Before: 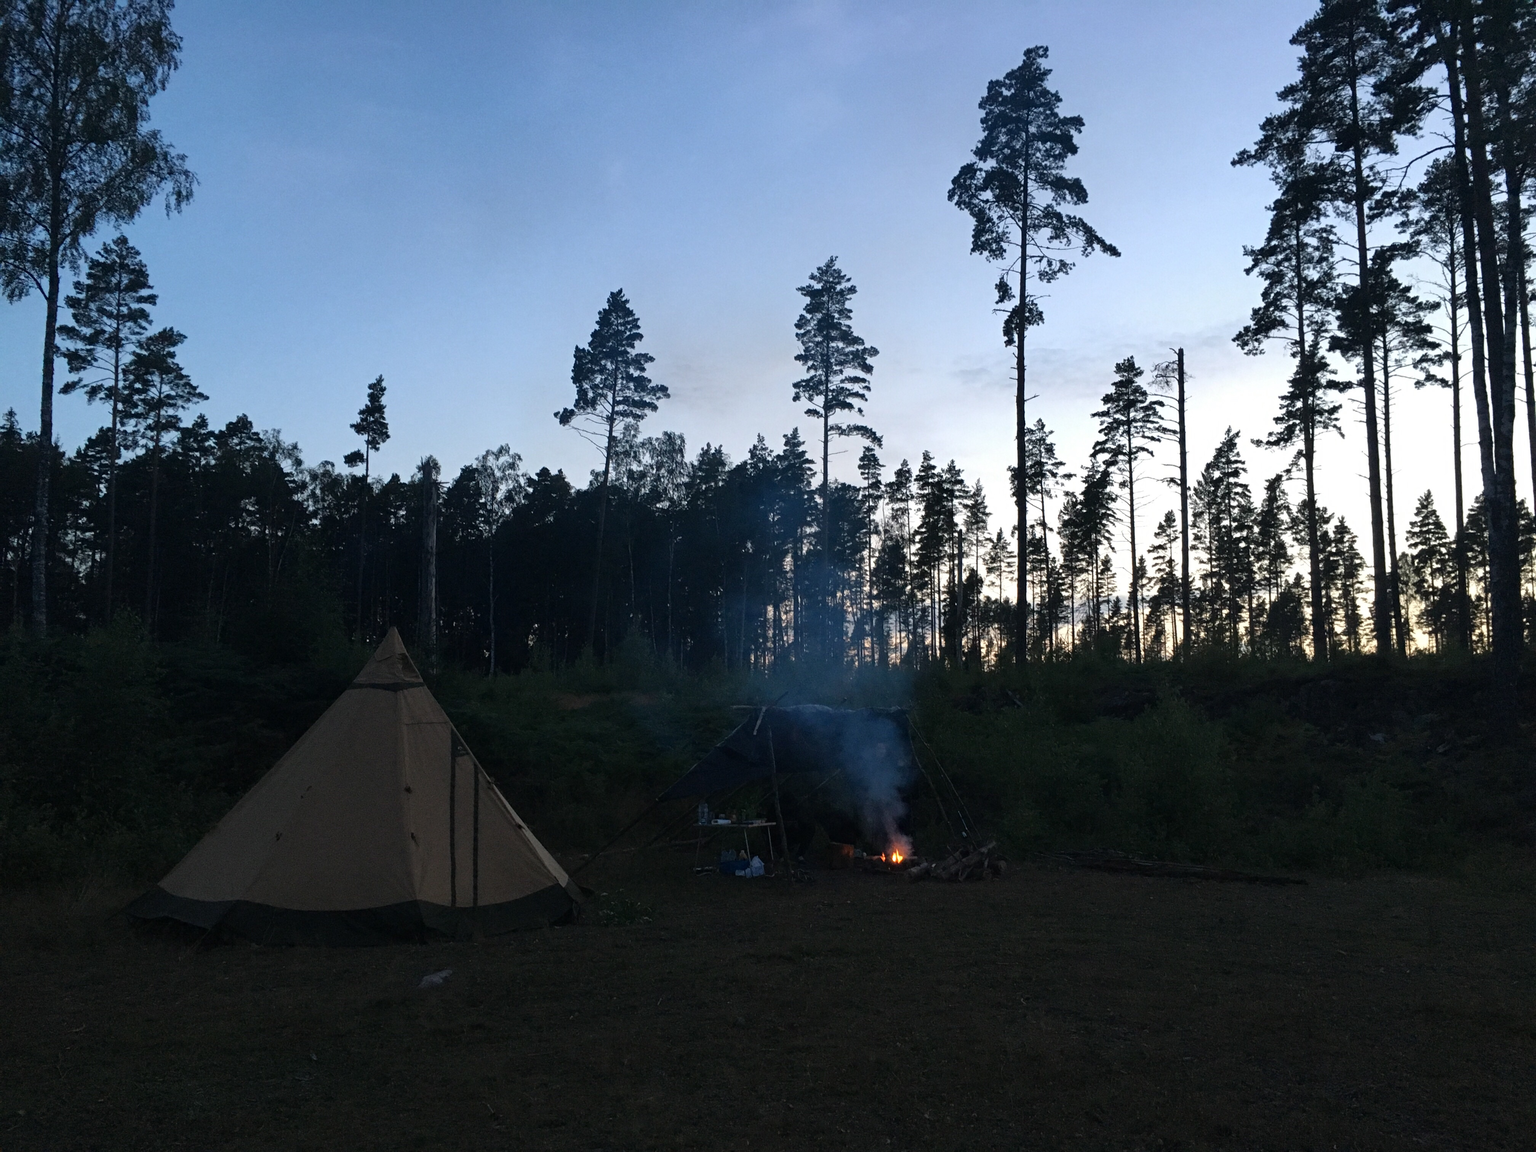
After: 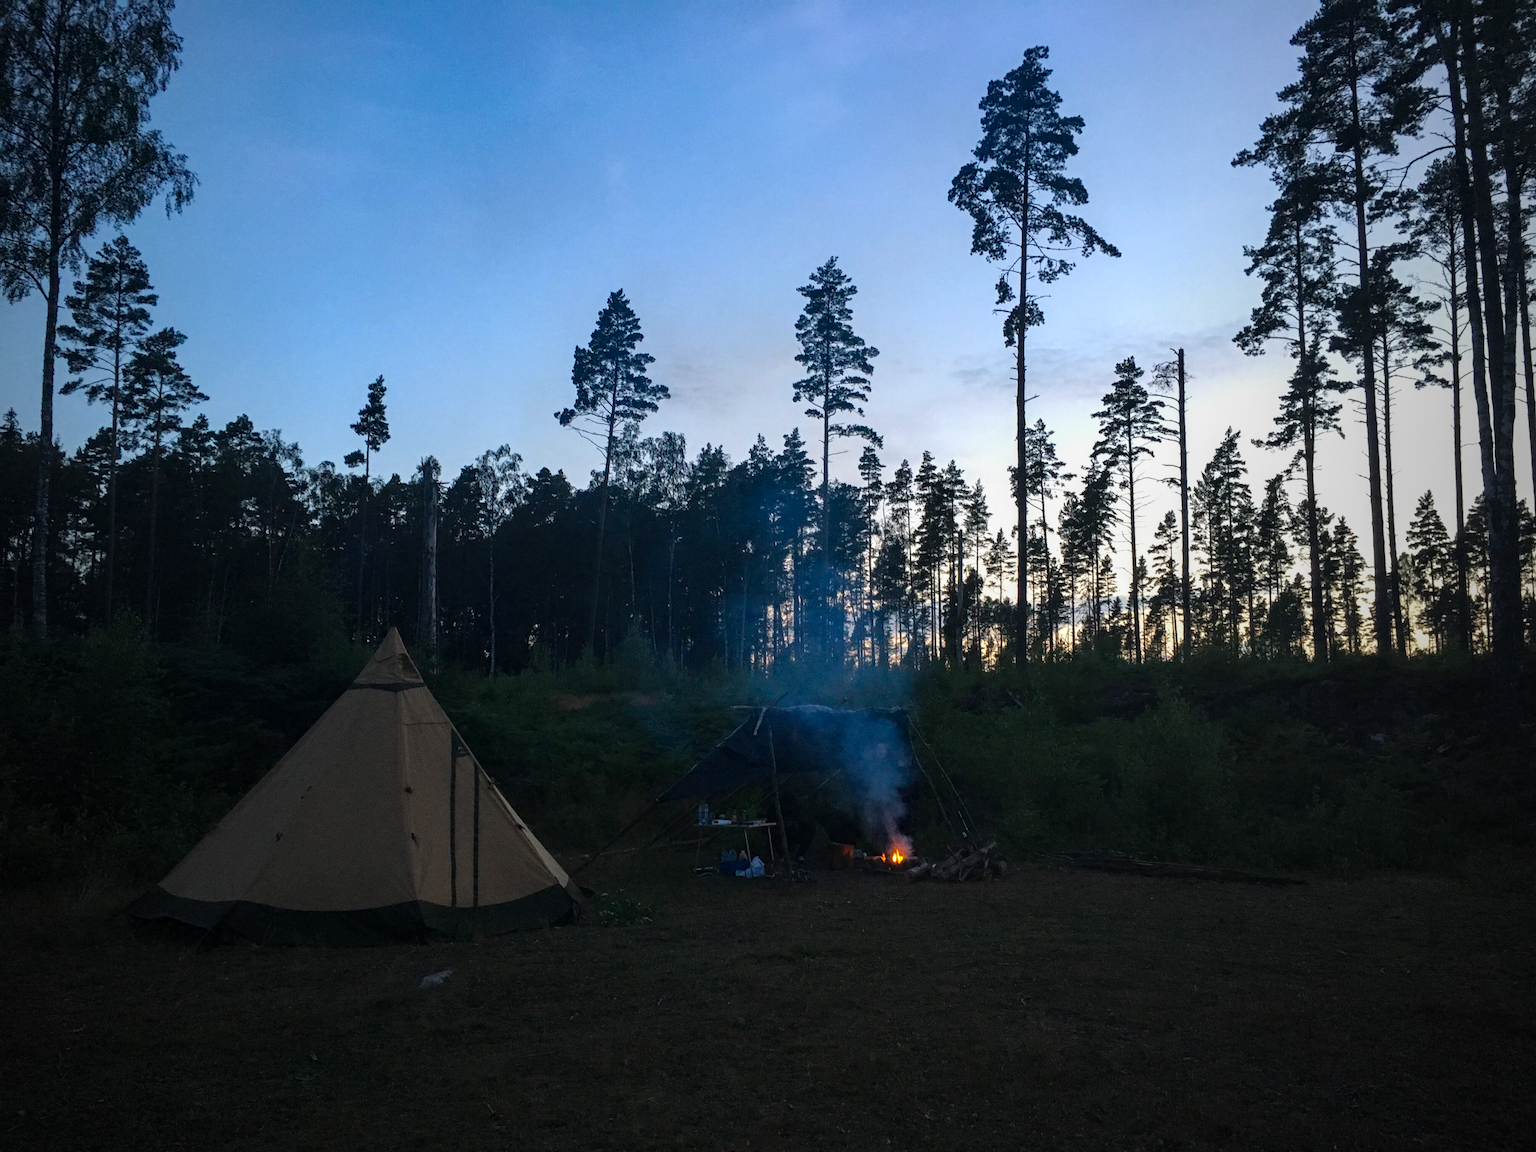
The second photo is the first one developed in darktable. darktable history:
color balance rgb: linear chroma grading › global chroma 15%, perceptual saturation grading › global saturation 30%
vignetting: fall-off start 72.14%, fall-off radius 108.07%, brightness -0.713, saturation -0.488, center (-0.054, -0.359), width/height ratio 0.729
local contrast: on, module defaults
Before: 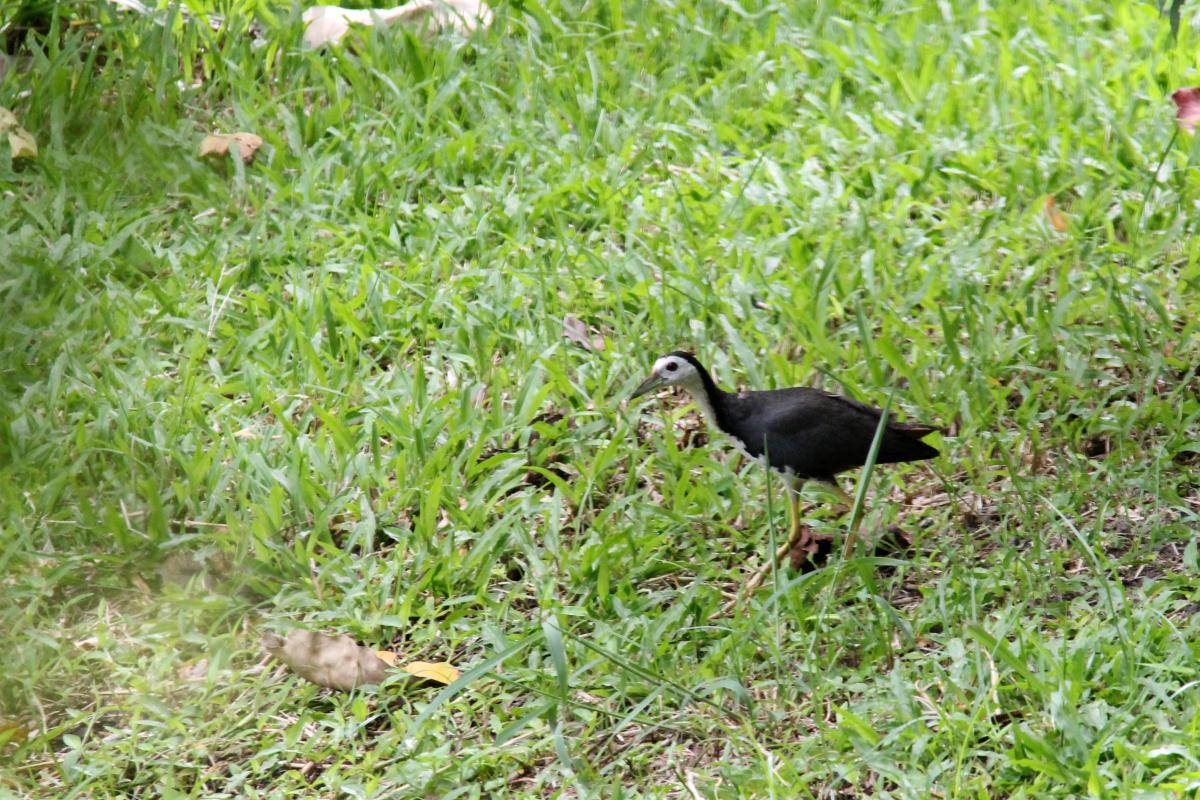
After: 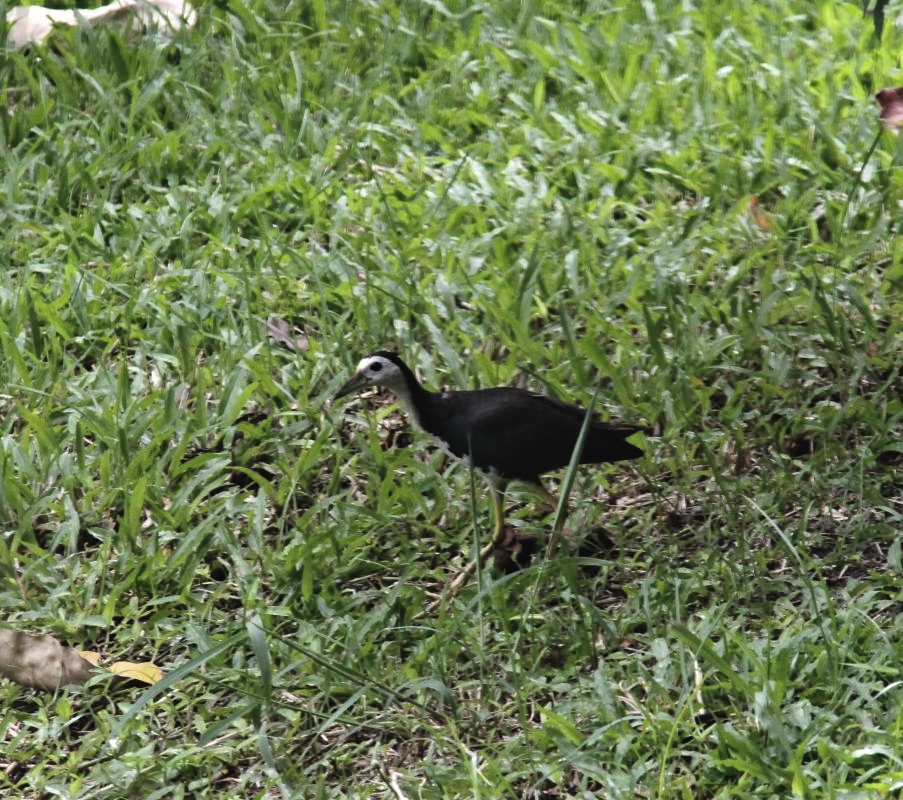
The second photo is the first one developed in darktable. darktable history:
contrast equalizer: octaves 7, y [[0.509, 0.517, 0.523, 0.523, 0.517, 0.509], [0.5 ×6], [0.5 ×6], [0 ×6], [0 ×6]]
exposure: black level correction -0.023, exposure -0.032 EV, compensate highlight preservation false
crop and rotate: left 24.735%
levels: levels [0, 0.618, 1]
tone equalizer: edges refinement/feathering 500, mask exposure compensation -1.57 EV, preserve details no
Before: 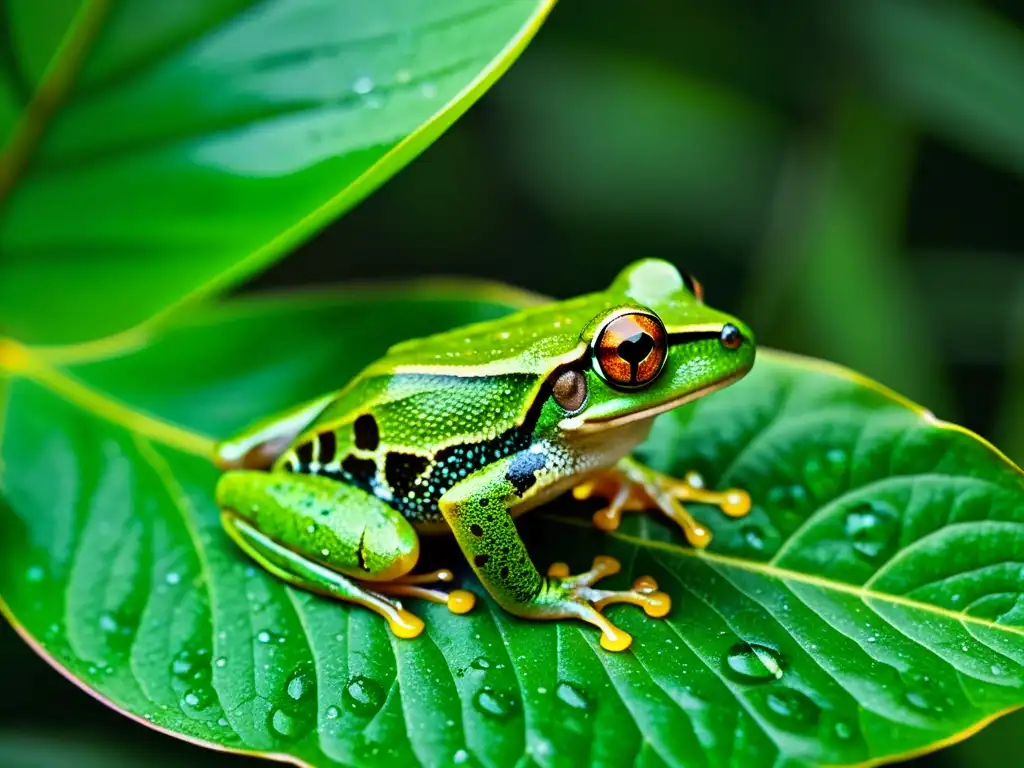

• **Given instruction**
Lay out everything from the first line down to the line containing "color balance rgb: linear" as a Markdown table with the columns Row and Line, skipping any blank lines. Leave the pictures out of your answer.

• **Written response**
| Row | Line |
|---|---|
| 1 | Before:  |
| 2 | After:  |
| 3 | The second photo is the first one developed in darktable. darktable history: |
| 4 | color balance rgb: linear chroma grading › global chroma 15%, perceptual saturation grading › global saturation 30% |